● Work item:
Scan the entries below for the string "space" and copy every line where it turns up.

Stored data

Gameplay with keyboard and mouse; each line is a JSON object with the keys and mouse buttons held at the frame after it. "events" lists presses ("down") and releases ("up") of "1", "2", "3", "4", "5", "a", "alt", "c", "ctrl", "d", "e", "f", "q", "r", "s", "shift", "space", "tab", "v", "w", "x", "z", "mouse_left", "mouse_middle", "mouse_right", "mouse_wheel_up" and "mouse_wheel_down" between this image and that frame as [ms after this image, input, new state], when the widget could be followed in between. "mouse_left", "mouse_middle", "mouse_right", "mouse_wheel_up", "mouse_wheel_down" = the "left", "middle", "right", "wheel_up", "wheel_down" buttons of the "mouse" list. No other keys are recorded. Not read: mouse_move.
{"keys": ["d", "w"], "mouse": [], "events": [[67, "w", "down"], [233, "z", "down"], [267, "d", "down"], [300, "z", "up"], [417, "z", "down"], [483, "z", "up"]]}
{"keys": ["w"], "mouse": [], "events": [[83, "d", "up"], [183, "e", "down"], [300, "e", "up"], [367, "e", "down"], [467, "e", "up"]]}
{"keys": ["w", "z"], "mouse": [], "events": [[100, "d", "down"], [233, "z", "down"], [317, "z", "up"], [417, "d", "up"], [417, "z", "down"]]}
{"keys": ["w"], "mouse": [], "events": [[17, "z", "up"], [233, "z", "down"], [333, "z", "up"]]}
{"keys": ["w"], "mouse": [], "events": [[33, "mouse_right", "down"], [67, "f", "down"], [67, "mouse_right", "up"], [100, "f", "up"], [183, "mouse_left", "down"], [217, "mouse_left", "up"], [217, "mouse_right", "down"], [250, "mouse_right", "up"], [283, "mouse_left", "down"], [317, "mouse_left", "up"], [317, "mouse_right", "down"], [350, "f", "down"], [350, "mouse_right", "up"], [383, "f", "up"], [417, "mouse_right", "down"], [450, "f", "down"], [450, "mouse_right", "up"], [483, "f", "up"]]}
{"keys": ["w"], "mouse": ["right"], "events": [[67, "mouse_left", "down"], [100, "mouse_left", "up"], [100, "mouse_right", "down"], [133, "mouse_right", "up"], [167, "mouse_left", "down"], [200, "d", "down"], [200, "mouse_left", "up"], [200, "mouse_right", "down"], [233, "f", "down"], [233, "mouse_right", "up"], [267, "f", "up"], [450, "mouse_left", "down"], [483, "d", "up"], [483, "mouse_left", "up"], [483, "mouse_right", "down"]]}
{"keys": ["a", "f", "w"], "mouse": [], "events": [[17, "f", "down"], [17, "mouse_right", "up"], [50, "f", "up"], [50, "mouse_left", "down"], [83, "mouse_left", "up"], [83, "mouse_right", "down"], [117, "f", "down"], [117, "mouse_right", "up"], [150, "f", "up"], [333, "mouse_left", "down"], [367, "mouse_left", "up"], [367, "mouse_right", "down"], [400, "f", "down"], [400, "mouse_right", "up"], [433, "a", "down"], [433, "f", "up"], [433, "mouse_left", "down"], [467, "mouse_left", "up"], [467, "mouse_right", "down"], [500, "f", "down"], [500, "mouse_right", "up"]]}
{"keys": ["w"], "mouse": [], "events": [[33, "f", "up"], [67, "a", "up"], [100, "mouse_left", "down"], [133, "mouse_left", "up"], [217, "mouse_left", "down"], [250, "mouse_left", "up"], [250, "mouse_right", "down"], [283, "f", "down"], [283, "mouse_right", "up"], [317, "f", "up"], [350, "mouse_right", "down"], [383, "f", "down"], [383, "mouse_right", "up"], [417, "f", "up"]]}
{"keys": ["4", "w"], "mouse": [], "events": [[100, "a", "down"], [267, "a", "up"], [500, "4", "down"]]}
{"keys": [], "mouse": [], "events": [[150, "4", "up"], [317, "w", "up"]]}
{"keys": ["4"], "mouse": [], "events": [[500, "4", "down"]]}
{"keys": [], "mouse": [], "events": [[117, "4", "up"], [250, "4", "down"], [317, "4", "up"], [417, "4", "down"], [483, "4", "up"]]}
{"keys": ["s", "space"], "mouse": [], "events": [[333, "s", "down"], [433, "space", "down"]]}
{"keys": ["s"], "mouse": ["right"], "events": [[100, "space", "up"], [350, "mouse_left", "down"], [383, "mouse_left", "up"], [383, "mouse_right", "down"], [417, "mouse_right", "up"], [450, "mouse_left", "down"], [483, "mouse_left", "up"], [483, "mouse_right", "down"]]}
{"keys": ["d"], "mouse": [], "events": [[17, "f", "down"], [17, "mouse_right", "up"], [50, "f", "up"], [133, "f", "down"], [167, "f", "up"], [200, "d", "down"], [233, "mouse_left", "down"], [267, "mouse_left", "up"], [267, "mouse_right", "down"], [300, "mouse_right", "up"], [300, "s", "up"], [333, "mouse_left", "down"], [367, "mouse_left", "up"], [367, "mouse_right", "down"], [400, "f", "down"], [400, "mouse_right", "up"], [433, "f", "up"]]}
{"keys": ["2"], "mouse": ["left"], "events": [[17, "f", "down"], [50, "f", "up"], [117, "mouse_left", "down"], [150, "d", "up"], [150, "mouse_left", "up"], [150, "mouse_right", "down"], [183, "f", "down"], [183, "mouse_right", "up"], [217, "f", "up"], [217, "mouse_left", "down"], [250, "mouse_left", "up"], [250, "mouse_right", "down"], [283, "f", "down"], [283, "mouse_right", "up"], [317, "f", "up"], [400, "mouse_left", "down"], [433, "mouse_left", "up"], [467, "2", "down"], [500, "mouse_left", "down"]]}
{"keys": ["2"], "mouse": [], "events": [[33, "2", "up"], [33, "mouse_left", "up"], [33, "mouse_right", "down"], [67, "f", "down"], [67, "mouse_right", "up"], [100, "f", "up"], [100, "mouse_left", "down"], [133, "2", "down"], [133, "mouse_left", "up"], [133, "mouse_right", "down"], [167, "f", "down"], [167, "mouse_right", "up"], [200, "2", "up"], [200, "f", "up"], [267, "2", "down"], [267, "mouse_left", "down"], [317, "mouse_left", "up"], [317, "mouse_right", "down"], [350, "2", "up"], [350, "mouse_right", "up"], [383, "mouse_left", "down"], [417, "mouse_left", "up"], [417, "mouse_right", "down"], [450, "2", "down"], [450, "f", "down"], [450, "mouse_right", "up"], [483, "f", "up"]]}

● Output for this exercise:
Gameplay with keyboard and mouse; each line is a JSON object with the keys and mouse buttons held at the frame after it. "events" lists presses ("down") and releases ("up") of "1", "2", "3", "4", "5", "a", "alt", "c", "ctrl", "d", "e", "f", "q", "r", "s", "shift", "space", "tab", "v", "w", "x", "z", "mouse_left", "mouse_middle", "mouse_right", "mouse_wheel_up" and "mouse_wheel_down" between this image and that frame as [ms after this image, input, new state], when the widget could be followed in between. "mouse_left", "mouse_middle", "mouse_right", "mouse_wheel_up", "mouse_wheel_down" = the "left", "middle", "right", "wheel_up", "wheel_down" buttons of the "mouse" list. No other keys are recorded. Not read: mouse_move.
{"keys": ["s", "space"], "mouse": [], "events": [[333, "s", "down"], [433, "space", "down"]]}
{"keys": ["s"], "mouse": ["right"], "events": [[100, "space", "up"], [350, "mouse_left", "down"], [383, "mouse_left", "up"], [383, "mouse_right", "down"], [417, "mouse_right", "up"], [450, "mouse_left", "down"], [483, "mouse_left", "up"], [483, "mouse_right", "down"]]}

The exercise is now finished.